■ **EXERCISE DETAILS**: Once you find the line with "Pályázati hírek" in the entries below, return exactly every line from it through the line with "Ügyfélablak".

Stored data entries
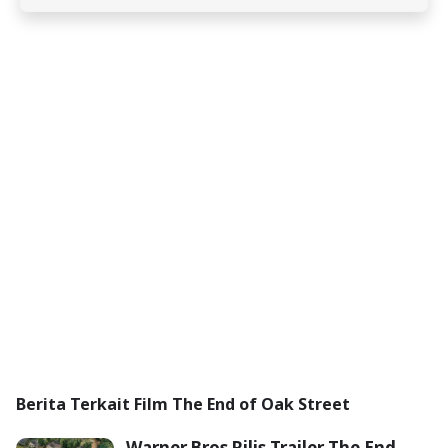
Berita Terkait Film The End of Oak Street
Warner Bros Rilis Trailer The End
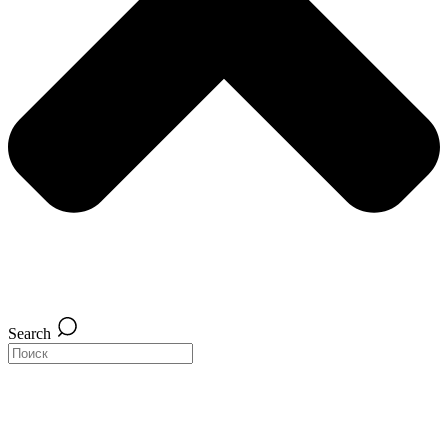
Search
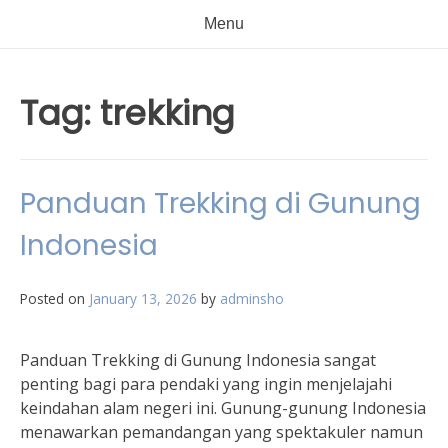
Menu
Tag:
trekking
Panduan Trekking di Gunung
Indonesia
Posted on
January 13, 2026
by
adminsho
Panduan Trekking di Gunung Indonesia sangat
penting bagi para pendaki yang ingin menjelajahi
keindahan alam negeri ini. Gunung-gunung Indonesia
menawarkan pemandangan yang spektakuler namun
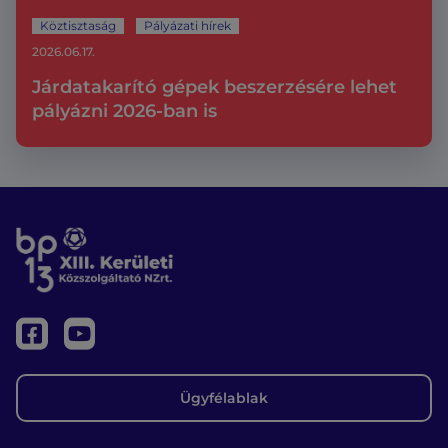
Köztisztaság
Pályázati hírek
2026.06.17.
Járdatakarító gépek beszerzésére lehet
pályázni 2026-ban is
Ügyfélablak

* * *

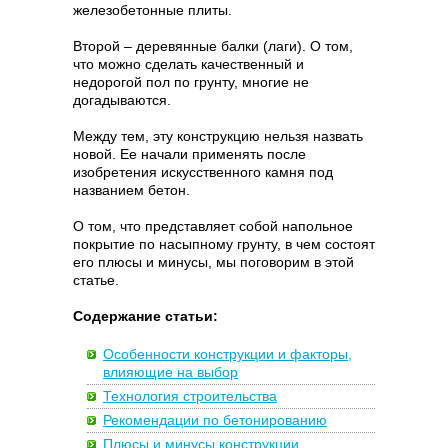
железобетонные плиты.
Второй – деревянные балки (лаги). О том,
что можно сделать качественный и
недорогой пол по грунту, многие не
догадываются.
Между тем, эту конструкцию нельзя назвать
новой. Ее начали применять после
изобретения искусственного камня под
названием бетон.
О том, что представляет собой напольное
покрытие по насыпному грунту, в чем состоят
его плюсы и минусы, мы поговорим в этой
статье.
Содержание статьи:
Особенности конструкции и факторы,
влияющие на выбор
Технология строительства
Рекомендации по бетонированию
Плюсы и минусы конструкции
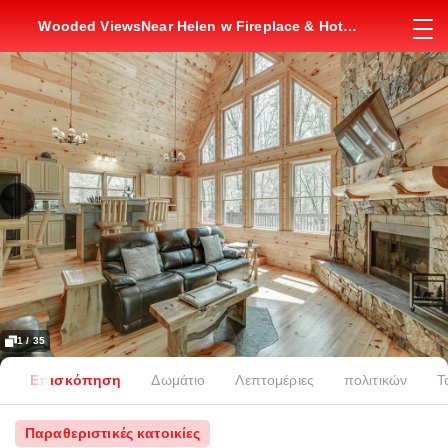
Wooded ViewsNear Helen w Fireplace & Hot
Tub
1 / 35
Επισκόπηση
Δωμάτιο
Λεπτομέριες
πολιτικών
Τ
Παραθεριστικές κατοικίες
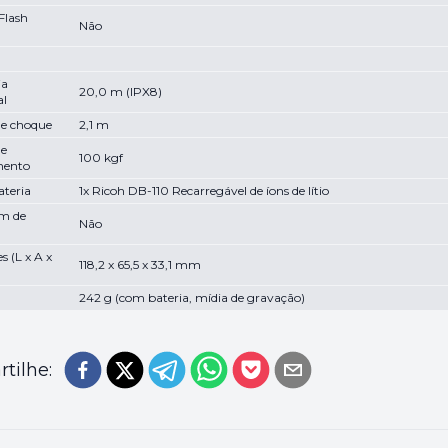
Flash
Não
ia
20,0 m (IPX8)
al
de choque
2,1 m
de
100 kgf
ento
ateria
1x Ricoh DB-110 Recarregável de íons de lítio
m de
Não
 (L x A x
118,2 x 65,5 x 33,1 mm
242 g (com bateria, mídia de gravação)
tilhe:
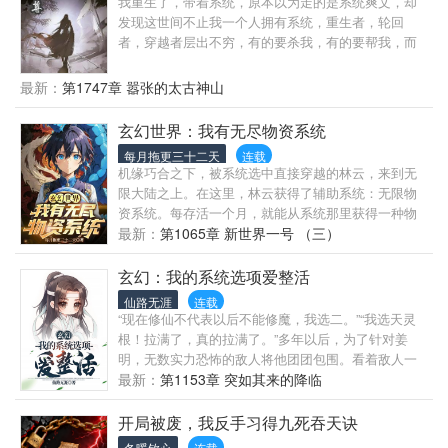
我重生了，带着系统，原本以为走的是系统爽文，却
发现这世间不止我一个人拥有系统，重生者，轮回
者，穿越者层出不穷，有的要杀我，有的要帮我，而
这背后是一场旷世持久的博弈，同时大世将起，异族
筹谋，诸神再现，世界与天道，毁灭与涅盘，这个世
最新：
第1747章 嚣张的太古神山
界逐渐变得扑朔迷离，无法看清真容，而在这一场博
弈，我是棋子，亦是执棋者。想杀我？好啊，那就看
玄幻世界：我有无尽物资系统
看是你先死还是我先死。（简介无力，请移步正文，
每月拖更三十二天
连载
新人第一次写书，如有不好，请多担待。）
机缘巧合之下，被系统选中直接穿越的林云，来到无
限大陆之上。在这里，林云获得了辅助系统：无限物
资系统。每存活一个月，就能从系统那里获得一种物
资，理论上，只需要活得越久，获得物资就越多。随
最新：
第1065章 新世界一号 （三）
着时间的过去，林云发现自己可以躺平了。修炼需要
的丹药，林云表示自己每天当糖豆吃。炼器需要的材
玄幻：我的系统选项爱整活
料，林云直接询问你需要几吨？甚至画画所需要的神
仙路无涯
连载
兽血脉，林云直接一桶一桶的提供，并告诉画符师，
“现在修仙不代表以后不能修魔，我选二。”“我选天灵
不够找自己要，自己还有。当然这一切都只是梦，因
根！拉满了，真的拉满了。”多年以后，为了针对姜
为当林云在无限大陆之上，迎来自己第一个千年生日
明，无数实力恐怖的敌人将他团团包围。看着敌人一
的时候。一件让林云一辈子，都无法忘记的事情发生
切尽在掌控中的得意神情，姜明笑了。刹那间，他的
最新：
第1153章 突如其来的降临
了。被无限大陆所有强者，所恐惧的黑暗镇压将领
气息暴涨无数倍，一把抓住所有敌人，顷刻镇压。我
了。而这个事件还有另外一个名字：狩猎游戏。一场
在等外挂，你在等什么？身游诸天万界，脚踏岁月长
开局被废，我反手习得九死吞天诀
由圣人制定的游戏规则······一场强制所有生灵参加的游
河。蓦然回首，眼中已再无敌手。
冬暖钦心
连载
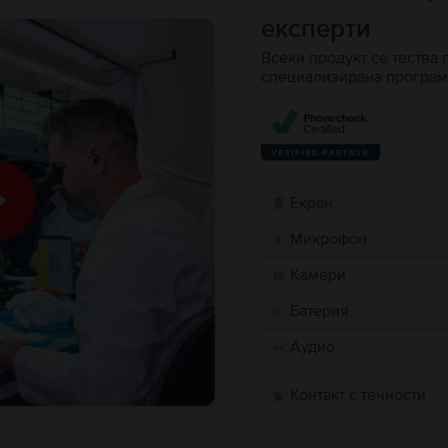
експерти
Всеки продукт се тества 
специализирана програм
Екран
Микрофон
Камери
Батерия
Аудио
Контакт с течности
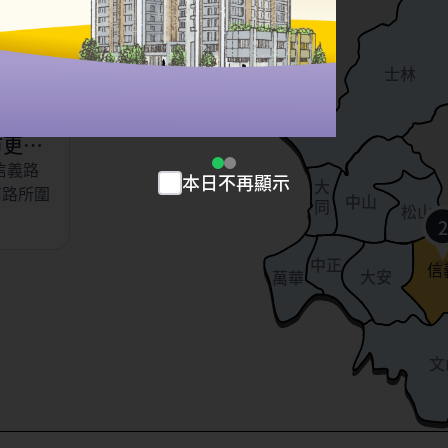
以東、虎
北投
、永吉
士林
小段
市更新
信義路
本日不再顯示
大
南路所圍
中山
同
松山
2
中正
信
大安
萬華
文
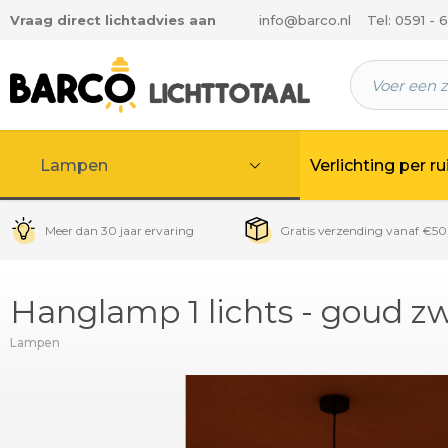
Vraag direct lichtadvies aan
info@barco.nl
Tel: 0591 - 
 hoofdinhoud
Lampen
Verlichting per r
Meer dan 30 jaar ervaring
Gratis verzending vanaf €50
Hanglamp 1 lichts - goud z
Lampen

■ **RESPONSE**:
Pályázati hírek
2026.06.17.
Járdatakarító gépek beszerzésére lehet
pályázni 2026-ban is
Ügyfélablak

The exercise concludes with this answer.